**EXTRACT PROVIDED**
1.) A brief explanation of what Fannie and Freddie do and why they are so important

2.) Why they are in trouble, and

3.) And overview of the government's plan.

This will be a long article, so get ready to sit awhile.

A Brief Explanation of Fannie and Freddie

So, what do these two institutions do? Why are they so important?

Let me explain that by comparing the mortgage business of 100 years ago to the mortgage business of today. 100 years ago, a borrower would go to a bank and get a home loan. However, the bank would own the loan for the duration of the loan - that is, the bank that made the original loan would be the bank that sent out monthly statements and collected mortgage payments until the loan was paid off.

Let's compare that to the mortgage business of today. Today a borrower gets a loan from a lender. Once the loan closes, the lender sells the loan to a larger financial institution. Sometimes this is Fannie and Freddie, sometimes it's some other large financial institution (think Citigroup, JP Morgan or another large, money center bank). Fannie and Freddie stood atop the financial pyramid of buying, selling and pooling mortgages. They issue the largest amount of securitzed product. They touch about 70% of all US mortgages. Both institutions have (until now) an implied governmental guarantee. That gave both institutions an incredible advantage in the market by allowing them to borrow at slightly cheaper rates then their competitors. This is how they attained top dog status in the financial world.

As mortgages moves up the food chain to larger and larger institutions these institutions "securitize" the loans, which

is a structured finance process, which involves pooling and repackaging of cash-flow producing financial assets into securities that are then sold to investors. The name "securitization" is derived from the fact that the form of financial instruments used to obtain funds from the investors are securities.

The "pooling" occurs with mortgages that have similar characteristics. For example, Fannie, Freddie or one of the larger financial institutions will take $100 million dollars of 30 year 6% mortgages that are from a geographically diverse area and "carve them up." This means they create a group of different bonds that pay principle and interest at different times to attract different types of investors. The securitization process has been around for about 30 years or so and has been very successful


Let's review a bit. The primary difference between the old and new mortgage business is the number of financial players involved and what is eventually down with an individual loan. It use to be that a lender would hold a loan for the duration of the mortgage. Now, multiple financial players are involved and the loan is securitized, or made part of a larger pool of mortgages and then cut up into different cash flows or bonds.

**PROBLEMS TO WORK ON**
[A] According to the article on Fannie and Freddie, what share of all US mortgages do the two institutions touch?
[B] Which topics does the numbered list at the start of the article on Fannie and Freddie say it will cover?
The material that comes next is separate from the article on Fannie and Freddie.

**ENTRIES SUPPLIED**
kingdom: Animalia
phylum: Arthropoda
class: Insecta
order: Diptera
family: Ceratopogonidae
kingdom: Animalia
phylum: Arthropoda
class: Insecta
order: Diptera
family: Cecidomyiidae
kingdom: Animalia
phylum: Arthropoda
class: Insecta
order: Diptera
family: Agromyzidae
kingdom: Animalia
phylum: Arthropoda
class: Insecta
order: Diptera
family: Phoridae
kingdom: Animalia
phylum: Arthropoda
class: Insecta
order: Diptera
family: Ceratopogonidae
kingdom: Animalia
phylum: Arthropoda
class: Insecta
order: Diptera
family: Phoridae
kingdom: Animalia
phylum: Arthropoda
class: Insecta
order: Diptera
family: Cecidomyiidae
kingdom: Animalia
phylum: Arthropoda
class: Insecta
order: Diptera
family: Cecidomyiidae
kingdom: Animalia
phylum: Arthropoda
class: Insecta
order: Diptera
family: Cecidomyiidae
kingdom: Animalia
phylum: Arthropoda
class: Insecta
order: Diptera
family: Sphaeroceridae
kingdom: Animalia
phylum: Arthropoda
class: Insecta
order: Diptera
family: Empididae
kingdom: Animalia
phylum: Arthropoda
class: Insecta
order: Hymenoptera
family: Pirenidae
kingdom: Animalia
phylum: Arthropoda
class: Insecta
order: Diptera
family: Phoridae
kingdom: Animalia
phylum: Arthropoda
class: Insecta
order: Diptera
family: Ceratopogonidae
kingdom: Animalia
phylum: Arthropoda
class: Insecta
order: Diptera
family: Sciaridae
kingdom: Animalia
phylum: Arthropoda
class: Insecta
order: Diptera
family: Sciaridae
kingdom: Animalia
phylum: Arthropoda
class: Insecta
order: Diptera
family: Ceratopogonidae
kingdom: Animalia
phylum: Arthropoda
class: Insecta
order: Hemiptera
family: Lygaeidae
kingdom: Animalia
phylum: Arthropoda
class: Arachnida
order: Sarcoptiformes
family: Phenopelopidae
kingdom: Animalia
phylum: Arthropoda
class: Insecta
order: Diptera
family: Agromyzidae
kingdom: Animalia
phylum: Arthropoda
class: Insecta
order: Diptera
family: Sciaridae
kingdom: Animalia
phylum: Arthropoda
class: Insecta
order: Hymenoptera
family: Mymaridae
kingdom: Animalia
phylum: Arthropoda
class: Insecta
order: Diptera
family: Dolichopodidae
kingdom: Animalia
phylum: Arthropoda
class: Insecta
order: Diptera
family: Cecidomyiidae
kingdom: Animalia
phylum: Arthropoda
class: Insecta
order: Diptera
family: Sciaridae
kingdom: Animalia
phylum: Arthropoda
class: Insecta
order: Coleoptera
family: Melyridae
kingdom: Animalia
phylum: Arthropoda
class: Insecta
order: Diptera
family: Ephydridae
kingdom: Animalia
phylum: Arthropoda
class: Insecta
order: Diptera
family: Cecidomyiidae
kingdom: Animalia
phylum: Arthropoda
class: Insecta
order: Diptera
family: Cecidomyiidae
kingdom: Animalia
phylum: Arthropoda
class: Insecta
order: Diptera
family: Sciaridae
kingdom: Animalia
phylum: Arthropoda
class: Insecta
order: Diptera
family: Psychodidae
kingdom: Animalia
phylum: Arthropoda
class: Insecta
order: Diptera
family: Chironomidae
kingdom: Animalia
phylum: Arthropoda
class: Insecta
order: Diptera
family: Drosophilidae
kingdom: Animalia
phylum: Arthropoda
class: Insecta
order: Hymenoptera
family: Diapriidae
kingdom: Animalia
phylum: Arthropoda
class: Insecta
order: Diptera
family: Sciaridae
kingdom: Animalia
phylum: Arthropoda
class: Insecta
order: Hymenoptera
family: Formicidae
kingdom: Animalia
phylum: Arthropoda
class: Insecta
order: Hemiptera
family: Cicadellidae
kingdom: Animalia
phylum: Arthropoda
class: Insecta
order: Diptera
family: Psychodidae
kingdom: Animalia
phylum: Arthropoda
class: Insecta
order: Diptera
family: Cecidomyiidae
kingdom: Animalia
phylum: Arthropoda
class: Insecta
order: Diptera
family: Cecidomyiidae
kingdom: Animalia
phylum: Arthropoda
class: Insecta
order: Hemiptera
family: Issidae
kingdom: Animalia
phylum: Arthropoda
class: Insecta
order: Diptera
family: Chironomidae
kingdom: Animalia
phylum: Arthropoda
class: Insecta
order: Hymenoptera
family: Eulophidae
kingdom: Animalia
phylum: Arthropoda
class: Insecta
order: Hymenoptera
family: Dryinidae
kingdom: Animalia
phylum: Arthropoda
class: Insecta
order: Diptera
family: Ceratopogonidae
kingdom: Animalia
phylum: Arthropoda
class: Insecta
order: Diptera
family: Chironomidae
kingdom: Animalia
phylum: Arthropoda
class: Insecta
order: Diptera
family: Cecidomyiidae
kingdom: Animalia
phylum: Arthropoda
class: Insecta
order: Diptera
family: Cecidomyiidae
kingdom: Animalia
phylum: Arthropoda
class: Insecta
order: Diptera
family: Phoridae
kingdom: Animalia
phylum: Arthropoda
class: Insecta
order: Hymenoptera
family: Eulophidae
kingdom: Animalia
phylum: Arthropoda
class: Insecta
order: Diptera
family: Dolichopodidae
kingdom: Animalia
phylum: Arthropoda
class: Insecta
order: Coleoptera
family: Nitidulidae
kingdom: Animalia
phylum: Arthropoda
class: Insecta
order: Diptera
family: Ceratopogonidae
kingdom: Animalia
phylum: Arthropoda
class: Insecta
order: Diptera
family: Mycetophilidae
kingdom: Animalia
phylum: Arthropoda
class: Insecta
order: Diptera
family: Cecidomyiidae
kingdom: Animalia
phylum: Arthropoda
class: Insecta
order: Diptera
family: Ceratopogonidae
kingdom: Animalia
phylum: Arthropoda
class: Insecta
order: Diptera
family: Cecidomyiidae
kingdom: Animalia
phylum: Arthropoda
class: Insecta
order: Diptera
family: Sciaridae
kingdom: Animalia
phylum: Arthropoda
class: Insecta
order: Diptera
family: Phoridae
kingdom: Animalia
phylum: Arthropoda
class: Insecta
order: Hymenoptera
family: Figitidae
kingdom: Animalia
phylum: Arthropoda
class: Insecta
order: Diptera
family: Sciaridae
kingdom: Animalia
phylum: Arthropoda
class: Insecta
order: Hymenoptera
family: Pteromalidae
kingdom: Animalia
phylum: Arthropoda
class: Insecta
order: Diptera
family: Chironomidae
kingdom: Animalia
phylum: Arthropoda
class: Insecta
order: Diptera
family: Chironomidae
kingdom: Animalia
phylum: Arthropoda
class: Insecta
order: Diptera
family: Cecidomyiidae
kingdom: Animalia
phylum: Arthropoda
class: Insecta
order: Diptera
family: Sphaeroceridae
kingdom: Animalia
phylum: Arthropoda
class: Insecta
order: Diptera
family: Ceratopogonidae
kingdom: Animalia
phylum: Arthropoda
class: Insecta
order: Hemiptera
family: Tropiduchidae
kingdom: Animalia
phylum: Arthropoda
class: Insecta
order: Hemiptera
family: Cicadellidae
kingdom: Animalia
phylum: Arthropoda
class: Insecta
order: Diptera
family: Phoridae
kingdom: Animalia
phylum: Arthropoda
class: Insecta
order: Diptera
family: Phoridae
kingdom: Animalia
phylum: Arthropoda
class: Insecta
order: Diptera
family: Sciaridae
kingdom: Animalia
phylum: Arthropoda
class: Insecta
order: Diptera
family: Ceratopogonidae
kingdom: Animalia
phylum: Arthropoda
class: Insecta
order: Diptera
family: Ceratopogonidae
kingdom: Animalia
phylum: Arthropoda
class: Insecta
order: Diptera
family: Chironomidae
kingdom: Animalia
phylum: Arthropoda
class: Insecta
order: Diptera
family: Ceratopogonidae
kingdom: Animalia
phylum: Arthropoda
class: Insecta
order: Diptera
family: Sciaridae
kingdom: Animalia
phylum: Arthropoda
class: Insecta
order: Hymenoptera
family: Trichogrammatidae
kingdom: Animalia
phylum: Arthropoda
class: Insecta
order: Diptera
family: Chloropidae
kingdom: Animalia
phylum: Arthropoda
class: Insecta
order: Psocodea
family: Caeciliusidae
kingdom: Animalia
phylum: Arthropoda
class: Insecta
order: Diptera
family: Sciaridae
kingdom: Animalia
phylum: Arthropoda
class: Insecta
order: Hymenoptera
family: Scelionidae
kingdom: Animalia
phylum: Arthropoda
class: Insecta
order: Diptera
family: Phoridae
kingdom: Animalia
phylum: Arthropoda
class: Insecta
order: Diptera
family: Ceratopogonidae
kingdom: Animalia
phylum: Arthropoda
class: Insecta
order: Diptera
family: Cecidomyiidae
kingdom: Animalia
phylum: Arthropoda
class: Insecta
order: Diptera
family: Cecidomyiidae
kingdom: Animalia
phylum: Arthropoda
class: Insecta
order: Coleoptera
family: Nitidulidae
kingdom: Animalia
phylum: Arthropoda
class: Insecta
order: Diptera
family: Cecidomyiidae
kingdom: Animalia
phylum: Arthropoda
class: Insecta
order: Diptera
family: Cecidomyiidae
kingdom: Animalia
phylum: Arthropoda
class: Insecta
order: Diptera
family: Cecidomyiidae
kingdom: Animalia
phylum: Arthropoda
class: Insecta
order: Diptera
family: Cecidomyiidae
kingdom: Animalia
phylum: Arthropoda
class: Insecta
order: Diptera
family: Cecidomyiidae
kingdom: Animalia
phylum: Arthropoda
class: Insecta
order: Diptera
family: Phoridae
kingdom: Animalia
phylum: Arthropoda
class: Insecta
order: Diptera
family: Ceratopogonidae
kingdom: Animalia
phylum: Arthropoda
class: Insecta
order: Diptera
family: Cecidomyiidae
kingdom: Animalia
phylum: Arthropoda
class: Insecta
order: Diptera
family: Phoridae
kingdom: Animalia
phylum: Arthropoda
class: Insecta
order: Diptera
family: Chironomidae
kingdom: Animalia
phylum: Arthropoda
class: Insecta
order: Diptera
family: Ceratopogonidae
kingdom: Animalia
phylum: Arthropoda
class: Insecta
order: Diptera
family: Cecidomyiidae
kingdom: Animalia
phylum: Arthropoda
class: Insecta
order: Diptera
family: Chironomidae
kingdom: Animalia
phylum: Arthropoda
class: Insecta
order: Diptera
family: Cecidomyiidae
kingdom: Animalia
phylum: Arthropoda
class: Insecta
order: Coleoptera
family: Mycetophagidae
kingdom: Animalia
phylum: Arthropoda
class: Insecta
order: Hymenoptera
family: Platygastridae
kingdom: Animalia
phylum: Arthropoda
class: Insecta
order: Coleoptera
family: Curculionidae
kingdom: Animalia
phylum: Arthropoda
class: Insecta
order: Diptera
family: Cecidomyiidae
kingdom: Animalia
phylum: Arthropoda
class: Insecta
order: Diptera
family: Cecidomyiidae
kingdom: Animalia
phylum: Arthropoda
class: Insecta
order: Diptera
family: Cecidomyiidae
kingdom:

**OUTPUTS FOR THE TASKS**
[A] About 70%.

[B]
1. A brief explanation of what Fannie and Freddie do and why they are so important
2. Why they are in trouble
3. An overview of the government's plan